Background information
- Origin: Colorado, United States
- Genres: Bluegrass, progressive bluegrass, folk
- Years active: 1978–present
- Labels: Sugar Hill Records, Flying Fish
- Members: Nick Forster; Tim O'Brien; Pete Wernick; Bryan Sutton;
- Past members: Charles Sawtelle; Mike Scap;
- Website: www.hotrize.com

= Hot Rize =

American bluegrass band

Hot Rize is an American bluegrass band that rose to prominence in the early 1980s. Established in 1978, Hot Rize has appeared on national radio and TV shows, and has toured most of the United States, as well as Japan, Europe and Australia.
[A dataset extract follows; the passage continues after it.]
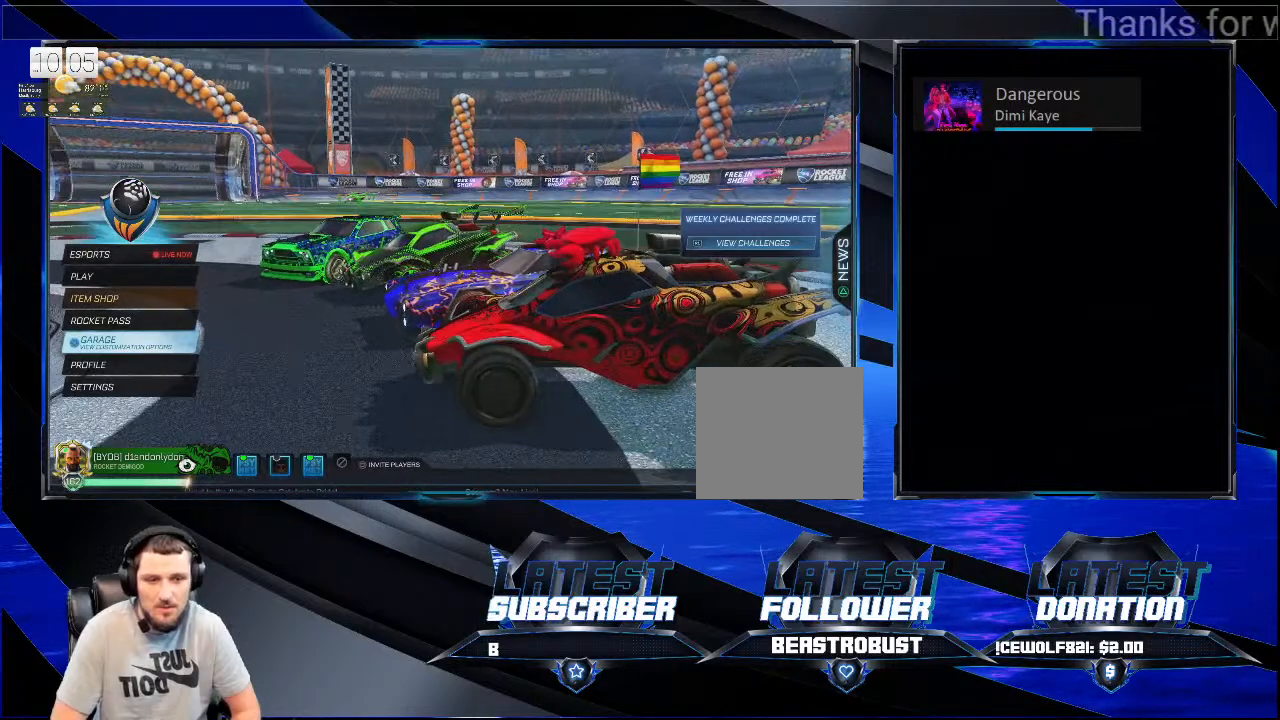
{"buttons": [], "left_stick": "center", "right_stick": "center", "events": []}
The band were inducted into the International Bluegrass Music Hall of Fame in 2025.

==History==
Hot Rize started performing January 18, 1978, with Tim O'Brien on mandolin and fiddle, Pete Wernick on banjo, Charles Sawtelle on bass and Mike Scap on guitar. Scap left the band with Nick Forster (electric bass) joining in April, thereby allowing Sawtelle to switch to acoustic guitar. That established the four-man line-up that lasted over 20 years: O'Brien on mandolin, fiddle and lead vocals, Forster on electric bass, harmony vocals, and emcee work, Sawtelle, on guitar and occasional lead vocals, and Wernick as "Dr. Banjo".
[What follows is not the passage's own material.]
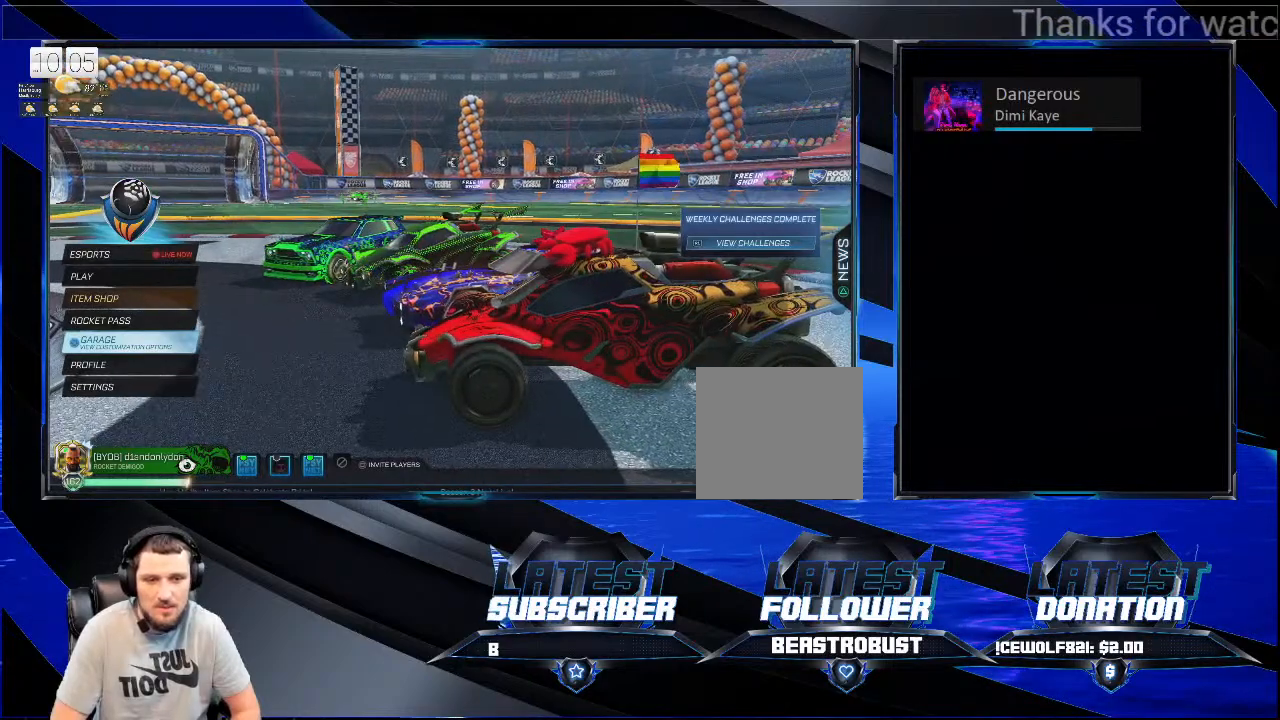
{"buttons": [], "left_stick": "center", "right_stick": "center", "events": []}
Their first, self-titled album was recorded in 1979 with follow-up Radio Boogie, released in 1981.

The band issued six studio albums before disbanding in 1990. That year they received the first Entertainer of the Year Award issued by the International Bluegrass Music Association. The following year, their album Take It Home received a Grammy Award nomination, and a song from the album, "Colleen Malone", won Song of the Year from the IBMA.

From 1991–98, the band played several reunion dates each year. Following the death in 1999 of Charles Sawtelle, Hot Rize re-grouped in 2002, adding Bryan Sutton to play the guitar.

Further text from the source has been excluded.